PHIBee takes advantage of a BeesBook database, a unique empirical database containing the individual trajectories for all members of a honey bee colony and extending over the lifespan of multiple worker generations. The BeesBook system was initially proposed and developed by the principal investigator during his doctoral research and has been further improved ever since. The BeesBook system comprises a recording setup, where an observation hive with a fully functional colony of a queen and ~2000 worker bees is video recorded from both sides at 6fps. All workers and the queen are individually marked before the recording season, with workers being taken daily from the incubated brood, allowing to keep a record of workers’ biological age. The videos are processed to detect and decode the bee markers and track these detections through time.
First and foremost, the foragers' population will be identified with the network age approach, which proved to be a better task allocation predictor than biological age. Then, the foragers' population will be divided into multiple classes based on the personalities of the group members. Personality is here understood as a measure of how an individual performs any task, and can be the result of both the individual's genetic composition and personal learned experience. The identification of groups with different behaviours will be extracted by looking at the bees' movements before, during and after communication dance events. The appreciation of known personality traits from the literature will be key to support the identification of relevant observable behavioural traits to be extracted from data and the subsequent classification into target personality groups.
Data analysis starts by detecting dancing events in the database by means of a suitably trained deep convolutional neural network (DCNN), identifying bees with their role as dancers, followers, or onlookers, which naturally correlates with bees owning different information and goals. Then, additional features will be extracted from the bee trajectory, such as dance intensity for dancers or the number of observed waggle runs for followers. Pre and post-dance trajectory analysis will be used to infer dancers' urge to share information and followers' eagerness to forage after following a dance. Finally, records from foraging experiments will add valuable information such as knowledge of visited food sources. A dedicated filter on the data must be developed for each chosen feature to identify the bee and the corresponding behaviour.
As bees are labelled with unique identifiers, it will be possible to associate features to each of them to uncover their personality class. To this end, dimensionality reduction techniques will be used to obtain low-dimensional embeddings for each bee and later determine the personalities' groups through hierarchical clustering or other machine learning (ML) approaches.
The project exploits symbolic Transfer Entropy (TE) to quantify information flow between foragers. Following this approach, different symbolic representations of the same data will be considered to capture parallel information flows within the same behaviour. The analysis will have a spatiotemporal focus around dancing events, whereby bees share information about known foraging sites. For each dance, the trajectories of the dancer and of all foragers located in her vicinity—whether they actively follow the dance or not—will be considered. Trajectories will be subsampled before encoding to capture the time interval in which the sender information best predicts the receiver’s behaviour. Although the dancer’s behaviour is expected to be more informative about the followers’ behaviours, TE will be measured in both directions to also search for any effect of the foragers’ behaviours on the dancer. This counter-intuitive information transfer may reveal feedbacks that dancers receive from (the absence of) active foragers, which may be relevant to determine the dancing intensity and duration. TE from empirical trajectories will be compared with artificial datasets created by pairing independent time series to eliminate any spurious correlation. Finally, canonical correlation analysis will determine how well the foragers’ personality embeddings explain their TE performance.

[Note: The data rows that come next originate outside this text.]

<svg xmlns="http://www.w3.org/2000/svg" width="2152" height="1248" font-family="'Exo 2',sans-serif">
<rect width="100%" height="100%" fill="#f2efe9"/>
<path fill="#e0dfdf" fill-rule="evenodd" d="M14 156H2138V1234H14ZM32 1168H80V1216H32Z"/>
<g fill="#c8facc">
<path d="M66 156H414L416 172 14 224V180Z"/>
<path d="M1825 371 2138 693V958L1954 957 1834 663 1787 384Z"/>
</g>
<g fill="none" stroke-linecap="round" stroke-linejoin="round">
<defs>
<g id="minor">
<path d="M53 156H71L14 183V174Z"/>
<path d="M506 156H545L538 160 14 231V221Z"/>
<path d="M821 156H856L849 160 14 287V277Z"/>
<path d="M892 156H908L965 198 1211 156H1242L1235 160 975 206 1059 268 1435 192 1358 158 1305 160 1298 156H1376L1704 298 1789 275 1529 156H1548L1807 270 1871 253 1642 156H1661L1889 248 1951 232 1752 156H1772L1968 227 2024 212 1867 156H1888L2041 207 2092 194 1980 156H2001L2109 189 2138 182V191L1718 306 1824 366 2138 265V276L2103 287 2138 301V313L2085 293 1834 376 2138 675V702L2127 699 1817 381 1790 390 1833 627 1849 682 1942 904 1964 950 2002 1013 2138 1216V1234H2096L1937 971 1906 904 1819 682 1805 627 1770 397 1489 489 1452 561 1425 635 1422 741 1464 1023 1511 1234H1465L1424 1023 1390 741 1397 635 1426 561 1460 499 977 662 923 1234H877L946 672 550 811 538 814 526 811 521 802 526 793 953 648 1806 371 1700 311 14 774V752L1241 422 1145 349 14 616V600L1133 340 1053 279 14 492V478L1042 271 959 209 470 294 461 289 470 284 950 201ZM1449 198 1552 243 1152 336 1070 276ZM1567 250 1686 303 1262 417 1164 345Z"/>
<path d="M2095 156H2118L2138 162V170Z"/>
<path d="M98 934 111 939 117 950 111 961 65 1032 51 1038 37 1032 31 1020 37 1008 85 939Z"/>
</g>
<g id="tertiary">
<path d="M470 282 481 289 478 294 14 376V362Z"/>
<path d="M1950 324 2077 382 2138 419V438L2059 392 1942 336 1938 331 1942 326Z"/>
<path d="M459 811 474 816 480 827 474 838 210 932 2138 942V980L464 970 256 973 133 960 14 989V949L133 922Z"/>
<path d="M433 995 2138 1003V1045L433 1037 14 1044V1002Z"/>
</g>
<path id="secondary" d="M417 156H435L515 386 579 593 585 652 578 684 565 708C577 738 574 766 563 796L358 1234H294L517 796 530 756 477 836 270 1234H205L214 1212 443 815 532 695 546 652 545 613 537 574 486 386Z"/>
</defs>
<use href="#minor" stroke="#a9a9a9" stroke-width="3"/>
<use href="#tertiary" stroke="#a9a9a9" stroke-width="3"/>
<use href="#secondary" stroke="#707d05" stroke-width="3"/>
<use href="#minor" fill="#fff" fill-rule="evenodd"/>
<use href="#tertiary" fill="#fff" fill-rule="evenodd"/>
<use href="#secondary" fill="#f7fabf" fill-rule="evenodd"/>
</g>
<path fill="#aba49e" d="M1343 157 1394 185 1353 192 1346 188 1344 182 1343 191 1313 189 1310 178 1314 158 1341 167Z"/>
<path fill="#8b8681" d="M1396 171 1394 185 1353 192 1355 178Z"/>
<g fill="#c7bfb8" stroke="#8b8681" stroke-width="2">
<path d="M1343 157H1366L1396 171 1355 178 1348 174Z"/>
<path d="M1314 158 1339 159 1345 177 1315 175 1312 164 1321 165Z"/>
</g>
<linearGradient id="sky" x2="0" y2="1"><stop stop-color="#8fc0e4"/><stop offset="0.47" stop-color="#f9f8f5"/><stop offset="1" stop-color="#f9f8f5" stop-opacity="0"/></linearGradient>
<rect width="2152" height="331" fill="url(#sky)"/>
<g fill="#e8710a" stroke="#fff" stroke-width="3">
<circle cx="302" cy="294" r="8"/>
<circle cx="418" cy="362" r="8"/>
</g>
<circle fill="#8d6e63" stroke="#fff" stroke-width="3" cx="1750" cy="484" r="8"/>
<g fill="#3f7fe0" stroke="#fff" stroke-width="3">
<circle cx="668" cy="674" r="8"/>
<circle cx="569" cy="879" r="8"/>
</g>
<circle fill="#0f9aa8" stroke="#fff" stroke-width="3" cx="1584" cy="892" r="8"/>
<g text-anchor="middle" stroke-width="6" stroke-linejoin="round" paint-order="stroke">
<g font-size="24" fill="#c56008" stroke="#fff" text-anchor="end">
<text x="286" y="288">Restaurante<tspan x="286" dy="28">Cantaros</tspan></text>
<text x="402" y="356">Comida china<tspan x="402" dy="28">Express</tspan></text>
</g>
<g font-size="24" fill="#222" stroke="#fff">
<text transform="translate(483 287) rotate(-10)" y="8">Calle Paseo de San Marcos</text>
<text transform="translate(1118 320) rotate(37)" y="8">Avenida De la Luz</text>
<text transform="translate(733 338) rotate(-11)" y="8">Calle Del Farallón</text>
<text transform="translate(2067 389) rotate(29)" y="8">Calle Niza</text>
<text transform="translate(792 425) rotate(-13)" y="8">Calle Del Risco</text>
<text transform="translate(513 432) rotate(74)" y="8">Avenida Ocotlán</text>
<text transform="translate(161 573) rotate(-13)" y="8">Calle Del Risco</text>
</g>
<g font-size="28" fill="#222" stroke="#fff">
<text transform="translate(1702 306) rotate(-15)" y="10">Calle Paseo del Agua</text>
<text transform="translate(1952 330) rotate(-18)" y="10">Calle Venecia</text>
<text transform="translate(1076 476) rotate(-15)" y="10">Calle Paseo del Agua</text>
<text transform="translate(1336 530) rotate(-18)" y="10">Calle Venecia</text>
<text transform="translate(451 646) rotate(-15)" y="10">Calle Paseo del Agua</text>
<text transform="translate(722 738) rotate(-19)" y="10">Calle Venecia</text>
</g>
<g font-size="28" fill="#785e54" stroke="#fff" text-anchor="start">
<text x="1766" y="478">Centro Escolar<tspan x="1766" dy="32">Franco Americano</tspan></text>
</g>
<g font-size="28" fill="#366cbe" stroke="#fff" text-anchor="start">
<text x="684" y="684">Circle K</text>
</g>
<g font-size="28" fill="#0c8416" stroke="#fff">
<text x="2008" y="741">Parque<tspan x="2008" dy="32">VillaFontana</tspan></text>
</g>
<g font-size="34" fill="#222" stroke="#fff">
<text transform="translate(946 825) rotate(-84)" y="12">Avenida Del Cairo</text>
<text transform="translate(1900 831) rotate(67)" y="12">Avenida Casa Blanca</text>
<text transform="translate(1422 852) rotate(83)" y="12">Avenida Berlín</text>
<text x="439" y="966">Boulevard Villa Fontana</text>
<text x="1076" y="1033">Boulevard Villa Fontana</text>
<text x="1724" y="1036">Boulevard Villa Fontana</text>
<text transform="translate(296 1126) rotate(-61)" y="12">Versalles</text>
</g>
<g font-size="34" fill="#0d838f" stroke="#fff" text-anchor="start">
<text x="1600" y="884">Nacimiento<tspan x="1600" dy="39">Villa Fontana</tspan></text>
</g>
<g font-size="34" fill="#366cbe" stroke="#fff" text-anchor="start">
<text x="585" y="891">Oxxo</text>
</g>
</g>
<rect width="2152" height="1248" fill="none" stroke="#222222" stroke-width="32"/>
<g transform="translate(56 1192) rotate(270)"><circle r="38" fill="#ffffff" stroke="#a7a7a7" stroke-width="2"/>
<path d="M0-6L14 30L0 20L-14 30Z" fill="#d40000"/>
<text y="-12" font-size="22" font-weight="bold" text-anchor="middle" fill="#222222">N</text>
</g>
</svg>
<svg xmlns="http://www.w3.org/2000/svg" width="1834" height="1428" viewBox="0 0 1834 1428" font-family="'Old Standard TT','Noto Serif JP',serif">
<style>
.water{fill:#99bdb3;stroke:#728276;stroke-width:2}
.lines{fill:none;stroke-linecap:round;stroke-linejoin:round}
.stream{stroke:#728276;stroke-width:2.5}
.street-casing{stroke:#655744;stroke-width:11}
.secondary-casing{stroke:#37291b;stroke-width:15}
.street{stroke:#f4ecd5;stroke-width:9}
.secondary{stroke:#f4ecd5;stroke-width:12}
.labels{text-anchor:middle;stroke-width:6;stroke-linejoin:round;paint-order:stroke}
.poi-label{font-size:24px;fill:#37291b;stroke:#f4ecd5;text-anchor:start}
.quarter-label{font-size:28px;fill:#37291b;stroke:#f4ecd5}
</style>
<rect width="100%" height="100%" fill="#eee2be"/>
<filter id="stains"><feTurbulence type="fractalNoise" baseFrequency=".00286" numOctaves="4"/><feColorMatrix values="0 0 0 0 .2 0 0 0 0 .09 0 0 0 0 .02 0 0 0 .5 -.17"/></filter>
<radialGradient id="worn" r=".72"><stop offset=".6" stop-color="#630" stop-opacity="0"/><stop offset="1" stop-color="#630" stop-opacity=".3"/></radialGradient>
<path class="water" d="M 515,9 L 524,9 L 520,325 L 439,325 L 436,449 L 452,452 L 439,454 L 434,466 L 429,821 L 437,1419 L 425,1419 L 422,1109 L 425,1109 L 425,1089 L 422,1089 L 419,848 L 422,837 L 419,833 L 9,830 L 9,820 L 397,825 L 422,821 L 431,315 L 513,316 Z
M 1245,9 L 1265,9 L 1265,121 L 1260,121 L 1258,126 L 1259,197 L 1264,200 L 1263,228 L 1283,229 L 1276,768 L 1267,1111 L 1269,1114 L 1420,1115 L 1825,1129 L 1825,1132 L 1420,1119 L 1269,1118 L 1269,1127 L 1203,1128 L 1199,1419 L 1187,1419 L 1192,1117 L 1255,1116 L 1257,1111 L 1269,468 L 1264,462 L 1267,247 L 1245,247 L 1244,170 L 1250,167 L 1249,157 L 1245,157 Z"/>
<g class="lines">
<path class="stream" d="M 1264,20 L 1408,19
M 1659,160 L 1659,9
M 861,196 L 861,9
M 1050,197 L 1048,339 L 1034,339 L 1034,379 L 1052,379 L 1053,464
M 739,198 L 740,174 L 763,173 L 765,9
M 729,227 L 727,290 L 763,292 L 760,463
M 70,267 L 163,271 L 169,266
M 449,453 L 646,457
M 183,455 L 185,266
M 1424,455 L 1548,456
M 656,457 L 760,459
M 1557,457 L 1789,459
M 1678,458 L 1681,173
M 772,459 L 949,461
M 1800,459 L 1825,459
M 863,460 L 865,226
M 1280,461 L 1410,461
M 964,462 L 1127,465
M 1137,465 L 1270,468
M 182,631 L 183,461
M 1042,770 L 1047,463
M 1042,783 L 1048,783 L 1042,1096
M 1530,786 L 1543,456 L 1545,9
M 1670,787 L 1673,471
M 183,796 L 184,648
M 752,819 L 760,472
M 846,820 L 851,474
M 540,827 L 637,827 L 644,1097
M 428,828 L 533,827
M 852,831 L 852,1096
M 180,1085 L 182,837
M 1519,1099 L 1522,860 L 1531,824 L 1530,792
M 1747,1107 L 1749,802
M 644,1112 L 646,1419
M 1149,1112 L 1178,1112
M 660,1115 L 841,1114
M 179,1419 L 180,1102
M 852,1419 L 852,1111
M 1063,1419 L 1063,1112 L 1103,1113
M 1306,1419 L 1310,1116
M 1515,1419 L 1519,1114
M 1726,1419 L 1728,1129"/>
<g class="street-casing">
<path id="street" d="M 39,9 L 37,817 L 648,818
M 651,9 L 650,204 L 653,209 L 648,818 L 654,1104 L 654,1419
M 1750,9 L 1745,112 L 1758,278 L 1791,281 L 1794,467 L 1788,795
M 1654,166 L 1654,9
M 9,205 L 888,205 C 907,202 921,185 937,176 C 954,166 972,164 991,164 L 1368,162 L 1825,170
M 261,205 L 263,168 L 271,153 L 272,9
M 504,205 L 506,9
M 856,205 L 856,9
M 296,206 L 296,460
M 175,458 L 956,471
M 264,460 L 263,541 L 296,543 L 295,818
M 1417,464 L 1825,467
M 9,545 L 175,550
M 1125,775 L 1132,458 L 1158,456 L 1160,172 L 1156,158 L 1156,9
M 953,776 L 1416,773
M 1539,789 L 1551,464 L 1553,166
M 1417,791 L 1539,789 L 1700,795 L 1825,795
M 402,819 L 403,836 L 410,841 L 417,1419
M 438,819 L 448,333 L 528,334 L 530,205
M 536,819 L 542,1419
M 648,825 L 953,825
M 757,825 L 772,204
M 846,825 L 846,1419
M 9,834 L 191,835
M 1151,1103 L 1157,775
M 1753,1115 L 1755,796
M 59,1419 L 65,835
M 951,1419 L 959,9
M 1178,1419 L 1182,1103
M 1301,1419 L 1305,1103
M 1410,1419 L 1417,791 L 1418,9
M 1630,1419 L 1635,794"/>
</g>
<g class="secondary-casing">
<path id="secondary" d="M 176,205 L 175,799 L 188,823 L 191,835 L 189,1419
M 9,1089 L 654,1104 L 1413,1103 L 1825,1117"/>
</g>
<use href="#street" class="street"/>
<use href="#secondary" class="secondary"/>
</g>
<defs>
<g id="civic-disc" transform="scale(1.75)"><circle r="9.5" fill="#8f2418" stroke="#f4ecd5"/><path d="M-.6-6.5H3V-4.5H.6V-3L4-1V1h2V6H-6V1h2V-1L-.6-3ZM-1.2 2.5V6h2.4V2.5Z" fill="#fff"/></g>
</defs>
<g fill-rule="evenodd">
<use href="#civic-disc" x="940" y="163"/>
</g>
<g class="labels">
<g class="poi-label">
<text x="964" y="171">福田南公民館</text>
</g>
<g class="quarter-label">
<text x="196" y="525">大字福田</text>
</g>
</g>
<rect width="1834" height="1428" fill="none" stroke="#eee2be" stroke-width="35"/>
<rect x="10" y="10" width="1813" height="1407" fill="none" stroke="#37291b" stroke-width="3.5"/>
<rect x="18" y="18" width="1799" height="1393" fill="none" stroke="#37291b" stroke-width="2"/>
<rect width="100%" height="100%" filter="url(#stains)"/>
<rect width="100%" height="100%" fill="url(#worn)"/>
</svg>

To further explore the effects of heterogeneity onto the collective behaviour of swarms, a series of experiments replicating relevant aspects of the foraging behaviour of honeybees, including different personalities observed in the population, will be designed. This will allow to finely control the experimental conditions and the levels of heterogeneity in the forager population, providing valuable insights on how adaptive responses are brought forth. The experiment requires robots to forage from multiple artificial resources in the most efficient way. The quality of such resources will change over time, and the robots must adapt to such a changing landscape. Robots will be able to move around and recruit each other through direct communication (hence simulating dance interactions) to increase the colony's foraging efficiency. A homogeneous swarm of robots is deployed first, and the parameters are optimised to maximise foraging efficiency. Subsequently, heterogeneities in the robot movement and communication behaviour will be introduced, following the experimental observations from phases 1 and 2. For instance, if a relevant information transfer is detected from followers to dancers in modulating the dance behaviour according to their personality, the robot behaviour will be similarly biased so that communication will be more or less likely depending on the individual personality and the social contingencies. With such a system, it is possible to analyse different proportions of foragers' phenotypes and diverse resource landscapes, allowing to test a wide set of combinations.